= Verbotzeit =

Period when the Nazi Party was banned

The Verbotzeit ("time of prohibition" [the grammatically correct German term is Verbotszeit]) refers to the fifteen-month period between
- the collapse of Hitler's Beer Hall Putsch in Munich (9 November 1923), and
- the termination of Bavaria's official ban against the Nazi Party and its organs and instruments (such as the Volkischer Beobachter and the SA) (16 February 1925).

==Background==
On 24 June 1922 the German Foreign Minister, Walther Rathenau, a Jew who was undertaking to carry out Germany's treaty obligations under the Treaty of Versailles, was assassinated by right-wing terrorists belonging to the Organisation Consul while on his way to work. In response, the national government in Berlin, acting through the Reichstag and under the direction of Chancellor Joseph Wirth, promulgated a Law for the Protection of the Republic (LFPR). Wirth gave a stirring and prophetic speech to the Reichstag following the murder of his respected minister in which he pointed to the right-wing delegates of parliament and then famously declared "The danger stands on the right!" The new national law increased the punishments for politically motivated acts of violence and banned organizations that opposed the "constitutional republican form of government" along with their printed matter and meetings. A special court in Leipzig was also constituted by the LFPR, and the court was vested with exclusive jurisdiction over violations of the LFPR. The court consisted of nine members who were appointed by the President of the Republic, which would limit the effects of judicial provincialism and particularism. In a move intended to limit the influence of the Republic's conservative (and often monarchical) judiciary, only three of the nine judges were required to be professional jurists; the others could be lay judges.

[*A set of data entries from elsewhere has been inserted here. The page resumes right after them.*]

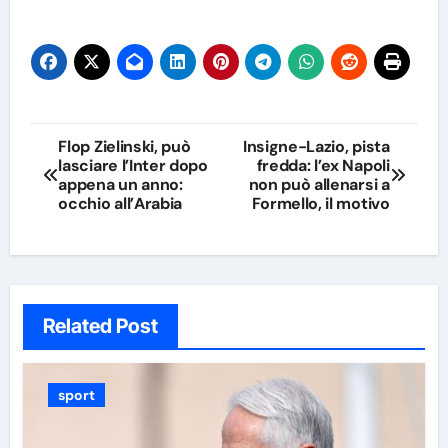
Navigazione
Flop Zielinski, può
Insigne-Lazio, pista
lasciare l’Inter dopo
fredda: l’ex Napoli
articoli
appena un anno:
non può allenarsi a
occhio all’Arabia
Formello, il motivo
Related Post
sport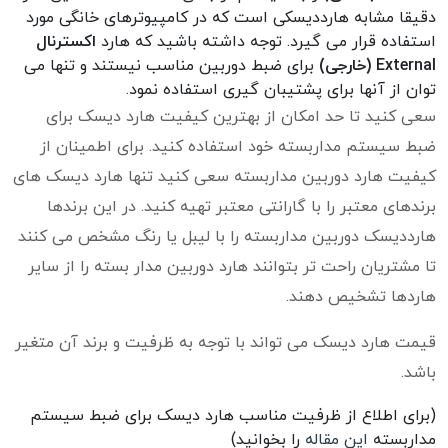
دقیقا مشابه هارددیسکی است که در کامپیوترهای خانگی مورد
استفاده قرار می گیرد. توجه داشته باشید که هارد
اکسترنال
External (خارجی)
برای ضبط دوربین مناسب نیستند و تنها می
توان از آنها برای پشتیبان گیری استفاده نمود.
سعی کنید تا حد امکان از بهترین کیفیت هارد دیسک برای
ضبط سیستم مداربسته خود استفاده کنید. برای اطمینان از
کیفیت هارد دوربین مداربسته سعی کنید تنها هارد دیسک های
برندهای معتبر را با گارانتی معتبر تهیه کنید. در این برندها
هارددیسک دوربین مداربسته را با لیبل یا رنگ مشخص می کنند
تا مشتریان راحت تر بتوانند هارد دوربین مدار بسته را از سایر
هاردها تشخیص دهند.
قیمت هارد دیسک می تواند با توجه به ظرفیت و برند آن متغیر
باشد.
(برای اطلاع از ظرفیت مناسب هارد دیسک برای ضبط سیستم
مداربسته
این مقاله
را بخوانید)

The Bavarian Landtag, resistant to the central power and jealous of its own "sovereignty", retaliated by enacting a Bavarian law that claimed to suspend the operation of the national law in Bavaria and to replace the LFPR with its own Bavarian Decree for Protection of the Republic. The Bavarian High Court declared the maneuver to be a legal and effective procedure. The constitutional crisis was resolved by a compromise: the Bavarian Decree was withdrawn, and the national LFPR was amended to provide that a co-equal "southern division" of the new court was established, and that three of the lay judges in that division had to be Bavarian.

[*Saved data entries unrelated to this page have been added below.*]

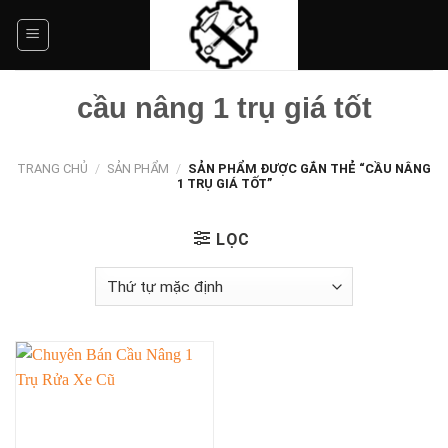
Skip
to
content
cầu nâng 1 trụ giá tốt
TRANG CHỦ
/
SẢN PHẨM
/
SẢN PHẨM ĐƯỢC GẮN THẺ “CẦU NÂNG
1 TRỤ GIÁ TỐT”
LỌC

By early 1923, the states of Prussia, Saxony, Baden, Thuringia, Schaumburg-Lippe, Mecklenburg-Schwerin, Hamburg, Bremen and Hesse had banned the Nazi Party under the provisions of the Law for the Protection of the Republic. In March, the German Supreme Court upheld all prohibitions of the party in locations where it had been active in 1922. The Nazi newspaper the Völkischer Beobachter was also banned. In the trial of Adolf Hitler for his part in the failed 1923 Beer Hall Putsch, the court refused to apply the provisions of the law to "a man who thinks and feels as German as Hitler". The law would have required that he be deported to Austria as a foreigner convicted of high treason.